I want to start with some good news: What if the whole idea of it being “too late” to do something is just a social construct?
The Merriam-Webster dictionary defines a social construct as “an idea that has been created and accepted by the people in a society. Another dictionary says, “Social constructs develop within a society or group. They don’t represent objective reality but instead are meaningful only because people within the society or group accept that they have meaning. Simply put, social constructs do not have inherent meaning.”
The point is that these ideas of it being “too late” or you being “too old” are all imaginary. They don’t actually exist on their own.
These ideas of it being “too late” or you being “too old” are all imaginary.
For example, you would likely disagree with the social construct that having wealth makes a person more valuable. You might shake your head and say that’s ridiculous.
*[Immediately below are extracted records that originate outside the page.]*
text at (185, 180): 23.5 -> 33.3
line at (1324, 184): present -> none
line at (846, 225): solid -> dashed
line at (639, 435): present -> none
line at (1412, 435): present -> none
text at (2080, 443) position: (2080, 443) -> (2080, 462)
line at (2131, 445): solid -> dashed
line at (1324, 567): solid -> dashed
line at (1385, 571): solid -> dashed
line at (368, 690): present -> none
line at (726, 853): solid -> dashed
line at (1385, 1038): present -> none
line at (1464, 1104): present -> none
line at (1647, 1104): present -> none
Yet, we all fall subject to social constructs that impact our sense of freedom in our lives whether it’s body image, relationship status or age.
It’s never too late to go back to school or to pursue a dream of any kind; you might have just believed that it was. The good news is that beliefs can be chosen and therefore unlearned. Beliefs are not inherent. And right now, you can choose a new belief that is more congruent with who you are and who you are becoming.
The good news is that beliefs can be chosen and therefore unlearned. Beliefs are not inherent.
Here are some simple steps to deconstruct old ways of thinking about your timeline and how to replace them with new, more accurate beliefs:
There is no age limit on making an impact.
As a woman settling into middle age, I am experientially understanding more and more about our youth-obsessed culture. I always knew it was there, and I’m not surprised. It’s just a new level of understanding to feel the obsession of youth when you are no longer young and to start the journey of owning your worth at every age.
I work with a lot of young people who often feel like a failure. Their reasons range anywhere from not being successful yet because they haven’t started a nonprofit by the age of 22 or their emergence into adulthood isn’t marked by hundreds of thousands of followers on social media.
The myth is not only that impact needs to be made when a person is young, but that impact needs to be public and large to actually matter. By that logic, most of us and most of the people who have impacted us would not be counted as “successful.”
The myth is not only that impact needs to be made when a person is young, but that impact needs to be public and large to actually matter.
We know it isn’t true—that youth holds the only chapters where we can do the things we dream of. Yet, we might still succumb to this false way of thinking. However, there is no age limit to making an impact. Having more years under your belt can create an incredible advantage in perspective, wisdom, adaptability and gratitude.
Surround yourself with the voices of people you admire.
We sometimes falsely believe that mentors have to be people we know. This way of thinking is so limiting! I have always wanted a mentor and never had one. However, the truth is that you can choose anyone as your “mentor” who you admire. Whether that is an author, speaker or podcaster, the list goes on.
Find someone who “went back to school,” did something brave or is pursuing a new dream that you respect. Research and find everything you can about what they have to say. Reading their story will inspire you.
For extra credit: Flip the script and imagine your story inspiring someone else! You don’t have to be famous to make an impact. Your brave steps will undoubtedly impact others watching or looking for someone to help them feel brave.
Ask yourself: How do you want to feel?
This is a question I often ask my children when they are up against a big task or I am encouraging them to take ownership of something. I ask them, and now, I also ask myself: How do you want to feel about your work, yourself and your effort at the end of this?
This takes the question out of performance mode and into the heart and soul range. This answer is usually pretty simple: “Proud of myself, like I tried my best.” This allows us to stop contemplating how the outcome of our efforts will look and start thinking about how we’ll experience the impact of our choices.
So I ask you: How do you want to feel? Think less about what “they” will think and how it will look. Instead, listen closely to how you want to feel. Therein lies a lot of important information for you.
Think less about what “they” will think and how it will look. Instead, listen closely to how you want to feel.
Your story isn’t over yet.
Imagine you’re reading your favorite novel. It can be one from when you were a child or one you have read as an adult. You are engrossed in the story, you’re following along and then, abruptly the chapters stop. You’d find yourself flipping through and wondering, “Where is the rest of my favorite story?”
Another scenario: Think about how it feels when you finish that favorite book or TV show and you want to read or watch more about the characters because you are so invested. You just want their story to continue—to see what is next. We never think when it comes to engaging with the characters in our favorite stories that it is too late for them to grow or to progress. No, instead we curiously watch for what will come next, and we lovingly cheer on our favorite characters and storylines.
You are a story, a beautiful one with hard and happy parts. If you’re still here, then the story isn’t over yet. Write your next chapters. Go back to school. Follow your dream. You are bravely writing the next chapters that you and others watching will be so glad to read.